Keeping plant hormone levels in check

Gibberellins are a group of plant hormones that control everything from stem elongation to flowering time and fruit maturation. Protein regulators known as DELLAs repress the plant growth processes that depend on gibberellin hormones, but several studies have shown that other molecular mechanisms must be involved in helping to control gibberellin-dependent gene activity.

A team of researchers led by Jutarou Fukazawa from the RIKEN Center for Sustainable Resource Science has now identified a previously unknown protein called gibberellin insensitive (GAI)-associated factor 1 (GAF1) that interacts with DELLAs to regulate gibberellin signaling in the model plant Arabidopsis thaliana¹.

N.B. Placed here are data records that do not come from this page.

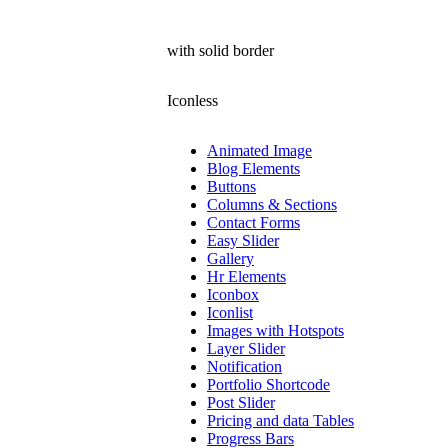
with solid border
Iconless
Animated Image
Blog Elements
Buttons
Columns & Sections
Contact Forms
Easy Slider
Gallery
Hr Elements
Iconbox
Iconlist
Images with Hotspots
Layer Slider
Notification
Portfolio Shortcode
Post Slider
Pricing and data Tables
Progress Bars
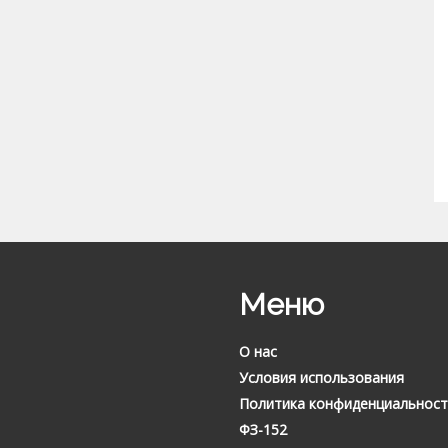
Меню
О нас
Условия использования
Политика конфиденциальност
ФЗ-152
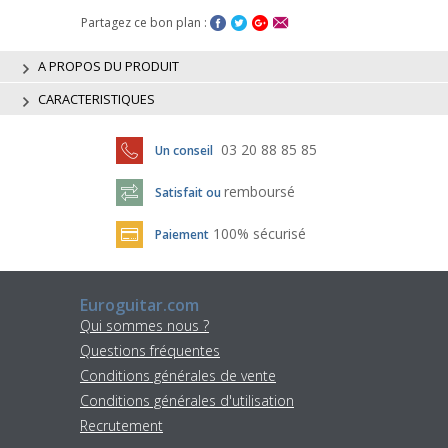
Partagez ce bon plan :
A PROPOS DU PRODUIT
CARACTERISTIQUES
03 20 88 85 85
Un conseil
remboursé
Satisfait ou
100% sécurisé
Paiement
Euroguitar.com
Qui sommes nous ?
Questions fréquentes
Conditions générales de vente
Conditions générales d'utilisation
Recrutement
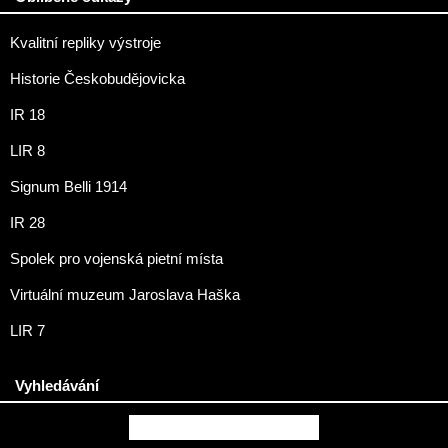
Kvalitní repliky výstroje
Historie Českobudějovicka
IR 18
LIR 8
Signum Belli 1914
IR 28
Spolek pro vojenská pietní místa
Virtuální muzeum Jaroslava Haška
LIR 7
Vyhledávání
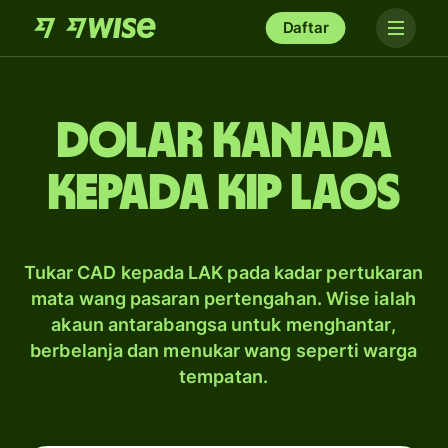
Daftar
dolar Kanada
kepada kip Laos
Tukar CAD kepada LAK pada kadar pertukaran
mata wang pasaran pertengahan. Wise ialah
akaun antarabangsa untuk menghantar,
berbelanja dan menukar wang seperti warga
tempatan.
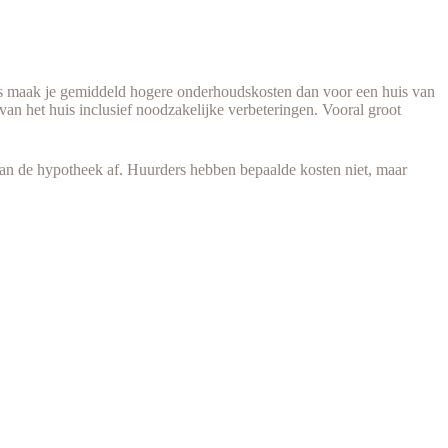
huis maak je gemiddeld hogere onderhoudskosten dan voor een huis van
an het huis inclusief noodzakelijke verbeteringen. Vooral groot
s van de hypotheek af. Huurders hebben bepaalde kosten niet, maar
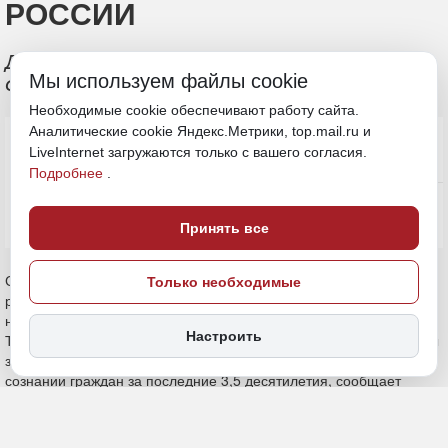
РОССИИ
Доля желающих открыть бизнес —
Мы используем файлы cookie
стабильно около трети россиян
Необходимые cookie обеспечивают работу сайта.
Аналитические cookie Яндекс.Метрики, top.mail.ru и
LiveInternet загружаются только с вашего согласия.
Подробнее
.
Принять все
Только необходимые
Настроить
3 июня, 14:30
ДФО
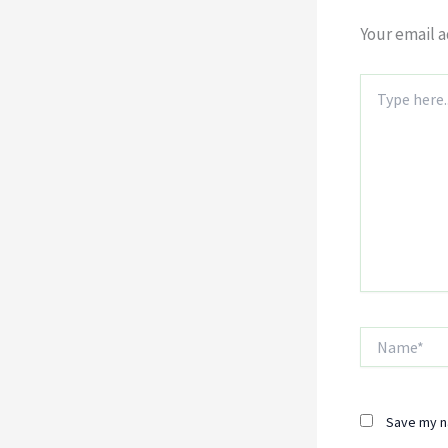
Your email a
Type
here..
Name*
Save my na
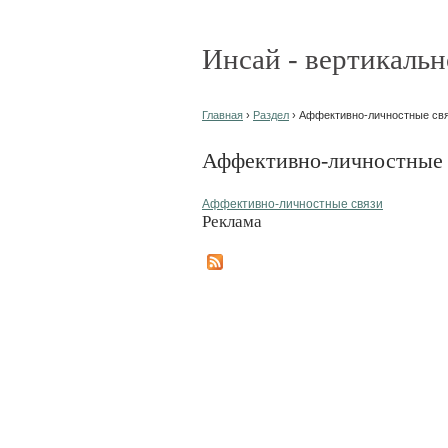
Инсай - вертикальн
Главная
›
Раздел
› Аффективно-личностные свя
Аффективно-личностные с
Аффективно-личностные связи
Реклама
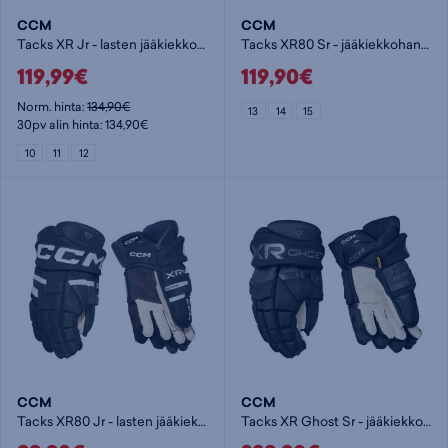
CCM
CCM
Tacks XR Jr - lasten jääkiekkohanska
Tacks XR80 Sr - jääkiekkohanska
119,99€
119,90€
Norm. hinta:
134,90€
13
14
15
30pv alin hinta: 134,90€
10
11
12
CCM
CCM
Tacks XR80 Jr - lasten jääkiekkohanska
Tacks XR Ghost Sr - jääkiekkohanska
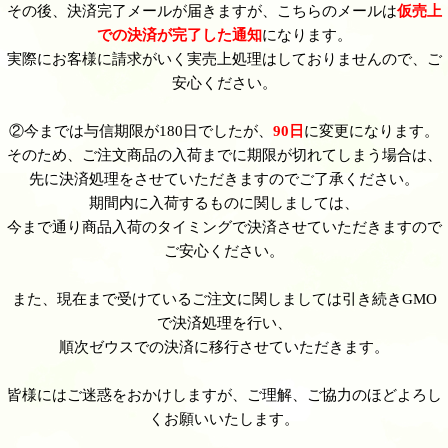
その後、決済完了メールが届きますが、こちらのメールは
仮売上
での決済が完了した通知
になります。
実際にお客様に請求がいく実売上処理はしておりませんので、ご
安心ください。
②今までは与信期限が180日でしたが、
90日
に変更になります。
そのため、ご注文商品の入荷までに期限が切れてしまう場合は、
先に決済処理をさせていただきますのでご了承ください。
期間内に入荷するものに関しましては、
今まで通り商品入荷のタイミングで決済させていただきますので
ご安心ください。
また、現在まで受けているご注文に関しましては引き続きGMO
で決済処理を行い、
順次ゼウスでの決済に移行させていただきます。
皆様にはご迷惑をおかけしますが、ご理解、ご協力のほどよろし
くお願いいたします。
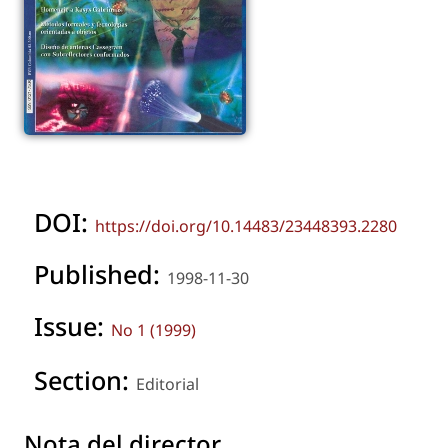
DOI:
https://doi.org/10.14483/23448393.2280
Published:
1998-11-30
Issue:
No 1 (1999)
Section:
Editorial
Nota del director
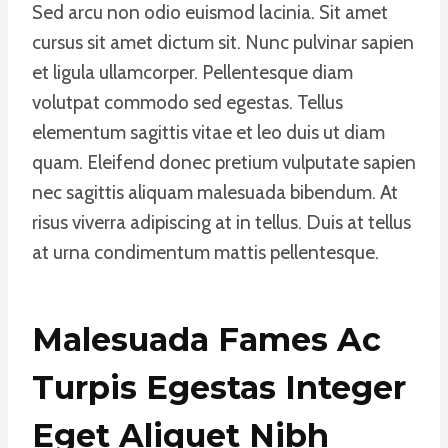
Sed arcu non odio euismod lacinia. Sit amet
cursus sit amet dictum sit. Nunc pulvinar sapien
et ligula ullamcorper. Pellentesque diam
volutpat commodo sed egestas. Tellus
elementum sagittis vitae et leo duis ut diam
quam. Eleifend donec pretium vulputate sapien
nec sagittis aliquam malesuada bibendum. At
risus viverra adipiscing at in tellus. Duis at tellus
at urna condimentum mattis pellentesque.
Malesuada Fames Ac
Turpis Egestas Integer
Eget Aliquet Nibh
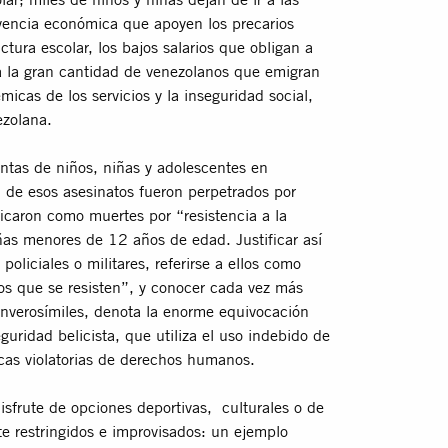
ivencia económica que apoyen los precarios
uctura escolar, los bajos salarios que obligan a
 la gran cantidad de venezolanos que emigran
micas de los servicios y la inseguridad social,
ezolana.
ntas de niños, niñas y adolescentes en
 de esos asesinatos fueron perpetrados por
ficaron como muertes por “resistencia a la
ñas menores de 12 años de edad. Justificar así
policiales o militares, referirse a ellos como
os que se resisten”, y conocer cada vez más
inverosímiles, denota la enorme equivocación
guridad belicista, que utiliza el uso indebido de
icas violatorias de derechos humanos.
disfrute de opciones deportivas, culturales o de
e restringidos e improvisados: un ejemplo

Overall, gibberellins have a repressive effect on the genome, but exactly why has been unclear. That there is a strong interrelationship between gibberellins and DELLA proteins is widely recognized. Yet the mechanism of DELLA proteins, which normally prevent transcription factors from binding the DNA of target genes that are turned on by gibberellin, does not tell the full story.

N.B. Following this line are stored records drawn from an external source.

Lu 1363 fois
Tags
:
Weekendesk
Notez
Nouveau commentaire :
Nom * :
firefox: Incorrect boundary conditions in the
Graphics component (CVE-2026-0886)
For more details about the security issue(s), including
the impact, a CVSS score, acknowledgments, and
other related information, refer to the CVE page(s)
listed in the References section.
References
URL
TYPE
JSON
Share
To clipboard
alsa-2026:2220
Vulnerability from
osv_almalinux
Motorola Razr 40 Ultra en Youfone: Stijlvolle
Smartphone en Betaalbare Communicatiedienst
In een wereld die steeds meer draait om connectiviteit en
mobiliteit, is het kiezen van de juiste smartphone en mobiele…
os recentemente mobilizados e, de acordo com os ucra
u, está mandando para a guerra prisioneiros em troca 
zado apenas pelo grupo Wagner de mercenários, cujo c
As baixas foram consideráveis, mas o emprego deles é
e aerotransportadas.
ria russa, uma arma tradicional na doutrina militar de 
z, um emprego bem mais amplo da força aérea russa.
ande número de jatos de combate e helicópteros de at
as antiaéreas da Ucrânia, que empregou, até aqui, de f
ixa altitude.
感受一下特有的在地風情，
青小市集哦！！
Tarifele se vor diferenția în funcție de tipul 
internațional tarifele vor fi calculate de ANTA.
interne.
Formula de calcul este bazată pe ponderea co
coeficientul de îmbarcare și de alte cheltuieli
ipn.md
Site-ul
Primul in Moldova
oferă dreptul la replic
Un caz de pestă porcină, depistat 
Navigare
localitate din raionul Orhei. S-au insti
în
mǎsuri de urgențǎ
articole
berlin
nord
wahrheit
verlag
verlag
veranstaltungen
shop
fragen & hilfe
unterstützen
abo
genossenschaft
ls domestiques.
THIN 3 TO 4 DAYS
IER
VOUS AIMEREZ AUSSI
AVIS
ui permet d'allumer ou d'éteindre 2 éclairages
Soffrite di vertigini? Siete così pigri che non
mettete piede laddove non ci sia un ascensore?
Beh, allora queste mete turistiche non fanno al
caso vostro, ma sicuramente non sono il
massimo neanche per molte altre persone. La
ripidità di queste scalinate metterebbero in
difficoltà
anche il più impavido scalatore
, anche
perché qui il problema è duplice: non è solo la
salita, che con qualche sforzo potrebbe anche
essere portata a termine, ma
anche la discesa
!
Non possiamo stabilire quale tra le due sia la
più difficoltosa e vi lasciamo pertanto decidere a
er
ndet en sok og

Fukazawa’s team, which included researchers from the Tokyo University of Science and Hiroshima University, discovered GAF1 using a systematic screening strategy specifically designed to find proteins that interact with a DELLA called GAI. The researchers then bred various mutant strains of Arabidopsisto study GAF1 function. Plants deficient in GAF1 and a closely related protein called INDETERMINATE DOMAIN 1 flowered later than wild-type plants and were of shorter stature. In contrast, plants with elevated levels of GAF1 were taller than normal, with extended stems on the germinating seedlings (Fig. 1).

These phenotypic observations linked GAF1 to gibberellin responsiveness. Further experiments showed that GAF1 not only bound GAI but also various proteins known as TOPLESS-RELATED (TPR) proteins, which generally dampen gene activity. The picture that emerged is one in which DELLAs and TPRs interact with GAF1, acting as coactivators and corepressors of gibberellin-regulated genes, respectively. This helps explain why the effect of gibberellin on genome-wide gene expression is predominantly through repression, whereas that of DELLAs is through activation. It also pinpoints GAF1 as a central mediator of gene activity with a dual function, depending on its binding partner.

According to Fukazawa, these findings could have important implications for plant breeding and the agriculture industry. “The GAF1 complex is involved in gibberellin homeostasis and growth regulation,” Fukazawa explains. “We generated two kinds of mutated GAF1 proteins, which acted either as constitutive activators or constitutive repressors. This means we can control the function of the GAF1 complex, which could lead to control of flowering time and plant growth using these mutated GAF1 proteins.”